第45話 わたしのせいで

「これはこれはリリア様、その節は大変お世話になりました」

「……え? な、なにがですか」


 リリアはホフマンの言葉の意味を理解できないらしく、眉をひそめた。


「あなたのとっても丁寧な報告書のお陰で、炎龍様へ捧げる最適な生贄が見つかったんですよ」

「え……」


 再びホフマンが指を鳴らすと、彼の足元に縄で縛られた女性が現れた。

 ノマは息を詰める。


「──ソラッ!」

「お兄ちゃんっ!?」

「喚くな、小娘が」


 ホフマンはソラを雑に足蹴りした。


「おま、え──」


 ソラに何を。怒りで頭が沸騰する。必死に体を動かそうとするが、ビクともしない。ノマは叫んだ。


「早くソラを放せっ! 僕が代わりに生贄にでもなんでもなるっ!」

「わかってないですねぇ。炎龍様はお前みたいな男には興味がない。より純粋で、より清純な女の肉が好みなんですよ!」

「わ、わたしのせいで……ソラが」


 リリアは呆然としている。人助けのためにと行っていた修行が結果的に利用され、今回のことに関わってしまった。

 国に裏切られたようなものだ。誰より修行にひたむきだったリリアだからこそ、そのショックは計り知れないに違いない。


「いいですかリリア様。

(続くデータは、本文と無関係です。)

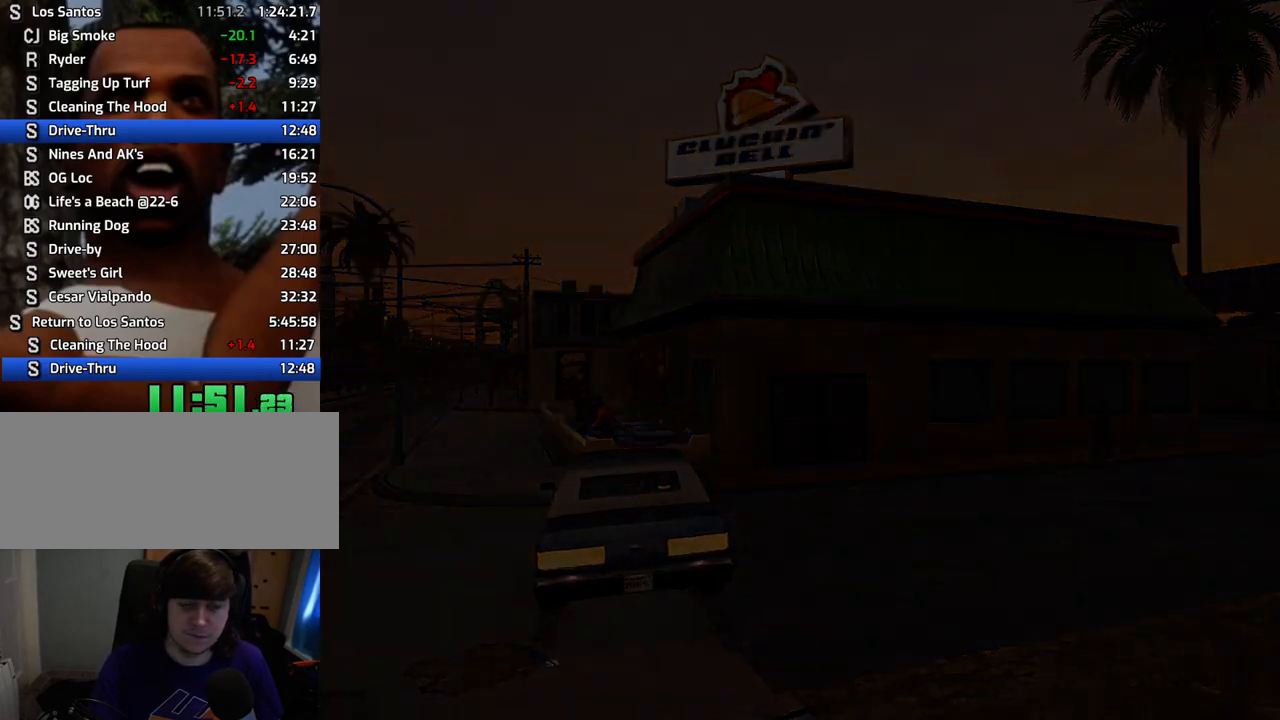
{"keys": ["d"], "mouse": ["right"], "events": [[16, "a", "up"], [16, "mouse_left", "down"], [16, "mouse_right", "down"], [16, "w", "up"], [67, "d", "down"], [117, "d", "up"], [117, "mouse_left", "up"], [117, "mouse_right", "up"], [117, "space", "down"], [167, "space", "up"], [217, "a", "down"], [217, "mouse_left", "down"], [217, "mouse_right", "down"], [217, "w", "down"], [250, "a", "up"], [250, "d", "down"], [250, "w", "up"], [300, "mouse_right", "up"], [300, "space", "down"], [351, "d", "up"], [351, "mouse_left", "up"], [401, "a", "down"], [401, "mouse_left", "down"], [401, "mouse_right", "down"], [401, "space", "up"], [401, "w", "down"], [451, "a", "up"], [484, "d", "down"], [484, "mouse_left", "up"], [484, "w", "up"]]}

空も飛べず、魔法も碌に使えないあなたのような落ちこぼれ魔法使いは、国に利用されるしか価値がないのですよ」

「黙れ、クソ野郎がッ!」


 ライアンが激昂すると、ホフマンは彼の頭を殴った。

 何度も何度も、繰り返し殴りつけている。


「あなたには散々困らせられましたからね。城に居座るため、付き人という役を長年演じていましたが、毎日毎日、本当に手間が掛かりました。せっかくですし、じわじわなぶり殺してやりましょう」


 言いながらホフマンは、ライアンの腹にも拳を入れた。


「ぐ、うっ」


 ライアンは苦悶の声を漏らすばかりだ。

 見ていられず目を逸らすと、悲痛の表情をしたソラと目が合った。彼女は瞳に涙を浮かべている。


 ──どうしたら。どうすればこの状況を変えられる?


 すると、ぴた、と火山灰が降り止んだ。


 ホフマンはライアンを殴るのを止め、上を見上げた。高揚したように目を見開く。


「おぉ……おぉ! ついにこの時が」


 噴煙が消えた上空には星が瞬いている。新月で月の光がないせいか、星の輝きを強く感じた。風のない火口湖の水面に星が映り込み、まるで星に囲まれているような錯覚に陥る。


「さぁ小娘、こっちですよ」


 ホフマンはうずくまるライアンから離れると、ソラを縛る縄を引っ張った。

 無理矢理祭壇につれていかれたソラは、もはや抵抗する気力も残っていないようだ。彼女は力なく項垂れている。

 そして、両手を広げたホフマンが声高らかに叫んだ。


「炎龍様! 今宵は素晴らしい生贄をご用意致しました! どうぞ召し上がってくださいっ!」


 しん、と辺りが静まり返る。

 ノマはその場の異様な雰囲気に息を詰めた。